What is required -
Reproduce, unchanged and with nothing else, the rows below from the first line through the line containing "spisesteder i Køge.", both ends included.

BEGIN Task material

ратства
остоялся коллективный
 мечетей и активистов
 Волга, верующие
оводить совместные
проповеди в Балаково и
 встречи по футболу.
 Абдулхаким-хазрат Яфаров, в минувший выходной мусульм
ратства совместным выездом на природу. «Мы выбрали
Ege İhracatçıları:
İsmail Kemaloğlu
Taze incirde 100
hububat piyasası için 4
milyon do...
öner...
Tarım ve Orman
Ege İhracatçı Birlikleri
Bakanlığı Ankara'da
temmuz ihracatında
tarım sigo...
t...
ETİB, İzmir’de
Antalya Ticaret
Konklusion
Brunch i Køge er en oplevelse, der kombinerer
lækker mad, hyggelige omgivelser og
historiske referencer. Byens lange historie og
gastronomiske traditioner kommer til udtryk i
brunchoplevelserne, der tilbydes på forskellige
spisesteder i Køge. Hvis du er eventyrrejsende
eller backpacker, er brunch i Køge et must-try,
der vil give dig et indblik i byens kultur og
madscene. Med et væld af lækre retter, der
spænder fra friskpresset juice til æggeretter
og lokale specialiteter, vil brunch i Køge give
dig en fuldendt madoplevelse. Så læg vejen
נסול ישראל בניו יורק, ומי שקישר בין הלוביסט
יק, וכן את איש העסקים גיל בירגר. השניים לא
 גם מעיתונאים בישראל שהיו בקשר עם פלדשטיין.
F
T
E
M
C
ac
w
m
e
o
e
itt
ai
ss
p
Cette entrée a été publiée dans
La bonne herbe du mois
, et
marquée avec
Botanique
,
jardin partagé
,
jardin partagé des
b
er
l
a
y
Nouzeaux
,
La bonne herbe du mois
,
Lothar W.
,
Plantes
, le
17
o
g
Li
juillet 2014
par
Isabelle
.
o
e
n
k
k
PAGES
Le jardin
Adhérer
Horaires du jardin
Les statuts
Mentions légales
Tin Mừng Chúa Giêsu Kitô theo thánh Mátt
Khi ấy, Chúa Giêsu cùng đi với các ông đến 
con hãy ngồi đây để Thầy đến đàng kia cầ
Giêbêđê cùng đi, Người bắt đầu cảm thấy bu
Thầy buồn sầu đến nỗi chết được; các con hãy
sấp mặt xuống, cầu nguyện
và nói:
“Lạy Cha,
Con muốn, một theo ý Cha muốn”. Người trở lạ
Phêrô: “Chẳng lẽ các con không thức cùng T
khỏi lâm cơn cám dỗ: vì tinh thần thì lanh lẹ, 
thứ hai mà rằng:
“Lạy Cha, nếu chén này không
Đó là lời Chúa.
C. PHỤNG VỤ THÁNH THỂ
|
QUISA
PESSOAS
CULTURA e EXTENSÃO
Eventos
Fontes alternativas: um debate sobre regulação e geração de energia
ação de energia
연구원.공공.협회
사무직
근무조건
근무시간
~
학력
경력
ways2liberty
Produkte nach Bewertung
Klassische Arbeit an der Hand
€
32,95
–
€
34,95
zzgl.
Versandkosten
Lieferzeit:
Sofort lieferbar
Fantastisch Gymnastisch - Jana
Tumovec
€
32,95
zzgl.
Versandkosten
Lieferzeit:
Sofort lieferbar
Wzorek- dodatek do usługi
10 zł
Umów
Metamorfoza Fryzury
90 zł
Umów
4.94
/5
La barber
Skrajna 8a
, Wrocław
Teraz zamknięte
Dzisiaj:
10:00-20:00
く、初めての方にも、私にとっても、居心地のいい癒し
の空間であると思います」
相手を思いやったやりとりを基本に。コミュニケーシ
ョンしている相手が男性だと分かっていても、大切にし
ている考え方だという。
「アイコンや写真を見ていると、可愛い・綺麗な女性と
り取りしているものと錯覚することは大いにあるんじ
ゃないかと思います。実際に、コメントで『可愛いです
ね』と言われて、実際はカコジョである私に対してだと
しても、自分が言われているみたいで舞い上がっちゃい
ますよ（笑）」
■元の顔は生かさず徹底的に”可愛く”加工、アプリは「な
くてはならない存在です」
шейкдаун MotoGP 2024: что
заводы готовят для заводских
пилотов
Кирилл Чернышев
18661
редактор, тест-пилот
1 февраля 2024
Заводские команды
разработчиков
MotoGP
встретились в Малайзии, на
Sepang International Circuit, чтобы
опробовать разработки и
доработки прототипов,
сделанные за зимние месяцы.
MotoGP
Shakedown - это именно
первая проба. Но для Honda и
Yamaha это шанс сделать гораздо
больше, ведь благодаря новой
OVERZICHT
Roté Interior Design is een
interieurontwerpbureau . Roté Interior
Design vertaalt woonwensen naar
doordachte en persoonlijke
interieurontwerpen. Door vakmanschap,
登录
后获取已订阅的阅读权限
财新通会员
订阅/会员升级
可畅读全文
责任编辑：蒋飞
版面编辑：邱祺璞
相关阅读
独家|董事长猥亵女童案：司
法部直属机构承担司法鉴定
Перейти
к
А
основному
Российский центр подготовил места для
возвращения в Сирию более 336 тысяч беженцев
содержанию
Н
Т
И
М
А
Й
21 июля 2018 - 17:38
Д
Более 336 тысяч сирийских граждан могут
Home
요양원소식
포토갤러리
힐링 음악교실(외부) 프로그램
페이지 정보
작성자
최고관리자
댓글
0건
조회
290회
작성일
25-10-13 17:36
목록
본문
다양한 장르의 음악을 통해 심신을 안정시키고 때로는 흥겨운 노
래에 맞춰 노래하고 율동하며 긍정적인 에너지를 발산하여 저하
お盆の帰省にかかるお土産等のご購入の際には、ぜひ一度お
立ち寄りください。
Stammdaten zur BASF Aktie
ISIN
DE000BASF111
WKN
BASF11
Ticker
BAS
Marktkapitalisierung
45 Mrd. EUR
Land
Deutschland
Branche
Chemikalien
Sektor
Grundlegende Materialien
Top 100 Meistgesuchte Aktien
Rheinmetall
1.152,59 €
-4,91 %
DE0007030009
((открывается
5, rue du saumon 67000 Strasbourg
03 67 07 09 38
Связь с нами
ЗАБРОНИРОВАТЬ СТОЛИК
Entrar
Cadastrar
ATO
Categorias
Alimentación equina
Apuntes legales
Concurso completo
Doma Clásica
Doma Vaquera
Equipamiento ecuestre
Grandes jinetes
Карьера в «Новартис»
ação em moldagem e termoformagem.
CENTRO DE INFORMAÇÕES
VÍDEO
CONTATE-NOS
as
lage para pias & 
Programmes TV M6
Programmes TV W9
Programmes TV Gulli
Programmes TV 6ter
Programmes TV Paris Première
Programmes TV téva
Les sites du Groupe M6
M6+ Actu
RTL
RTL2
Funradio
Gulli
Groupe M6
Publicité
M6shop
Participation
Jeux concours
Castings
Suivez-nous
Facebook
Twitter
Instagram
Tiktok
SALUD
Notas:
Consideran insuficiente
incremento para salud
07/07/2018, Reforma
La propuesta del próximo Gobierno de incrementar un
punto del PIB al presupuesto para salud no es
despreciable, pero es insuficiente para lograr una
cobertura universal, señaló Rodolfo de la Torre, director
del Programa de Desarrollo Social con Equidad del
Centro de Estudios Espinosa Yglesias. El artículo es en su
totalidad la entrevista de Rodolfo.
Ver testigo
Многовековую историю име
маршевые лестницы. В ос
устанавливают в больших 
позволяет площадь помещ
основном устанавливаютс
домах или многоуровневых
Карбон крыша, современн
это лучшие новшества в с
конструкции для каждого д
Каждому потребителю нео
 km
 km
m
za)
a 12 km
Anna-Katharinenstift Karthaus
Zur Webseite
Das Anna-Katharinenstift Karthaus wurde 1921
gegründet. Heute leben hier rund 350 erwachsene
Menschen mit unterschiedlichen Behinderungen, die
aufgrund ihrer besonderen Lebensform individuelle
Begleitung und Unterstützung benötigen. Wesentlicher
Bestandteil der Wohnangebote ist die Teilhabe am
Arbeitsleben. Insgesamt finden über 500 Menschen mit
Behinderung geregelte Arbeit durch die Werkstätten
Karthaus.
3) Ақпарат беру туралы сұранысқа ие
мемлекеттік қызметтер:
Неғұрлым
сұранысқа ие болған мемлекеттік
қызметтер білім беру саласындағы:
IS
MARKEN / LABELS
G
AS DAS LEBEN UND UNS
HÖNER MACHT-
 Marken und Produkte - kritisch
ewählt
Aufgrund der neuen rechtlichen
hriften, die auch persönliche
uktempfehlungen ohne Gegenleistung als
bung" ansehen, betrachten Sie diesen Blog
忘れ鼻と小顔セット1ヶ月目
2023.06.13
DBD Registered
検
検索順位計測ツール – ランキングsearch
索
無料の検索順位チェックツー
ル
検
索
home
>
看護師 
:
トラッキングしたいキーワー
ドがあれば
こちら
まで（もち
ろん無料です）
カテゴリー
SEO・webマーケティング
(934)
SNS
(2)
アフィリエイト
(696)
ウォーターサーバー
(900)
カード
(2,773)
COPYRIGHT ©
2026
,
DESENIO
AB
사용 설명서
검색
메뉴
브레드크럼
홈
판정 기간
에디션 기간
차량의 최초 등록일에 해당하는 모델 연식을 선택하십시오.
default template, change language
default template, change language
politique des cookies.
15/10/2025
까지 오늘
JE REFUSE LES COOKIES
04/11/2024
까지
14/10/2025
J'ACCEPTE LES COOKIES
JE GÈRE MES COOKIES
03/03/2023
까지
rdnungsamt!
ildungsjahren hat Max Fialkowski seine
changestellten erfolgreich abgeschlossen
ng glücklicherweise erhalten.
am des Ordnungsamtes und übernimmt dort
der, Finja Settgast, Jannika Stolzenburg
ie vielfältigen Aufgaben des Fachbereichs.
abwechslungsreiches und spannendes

END Task material

Result of this exercise -
ратства
остоялся коллективный
 мечетей и активистов
 Волга, верующие
оводить совместные
проповеди в Балаково и
 встречи по футболу.
 Абдулхаким-хазрат Яфаров, в минувший выходной мусульм
ратства совместным выездом на природу. «Мы выбрали
Ege İhracatçıları:
İsmail Kemaloğlu
Taze incirde 100
hububat piyasası için 4
milyon do...
öner...
Tarım ve Orman
Ege İhracatçı Birlikleri
Bakanlığı Ankara'da
temmuz ihracatında
tarım sigo...
t...
ETİB, İzmir’de
Antalya Ticaret
Konklusion
Brunch i Køge er en oplevelse, der kombinerer
lækker mad, hyggelige omgivelser og
historiske referencer. Byens lange historie og
gastronomiske traditioner kommer til udtryk i
brunchoplevelserne, der tilbydes på forskellige
spisesteder i Køge. Hvis du er eventyrrejsende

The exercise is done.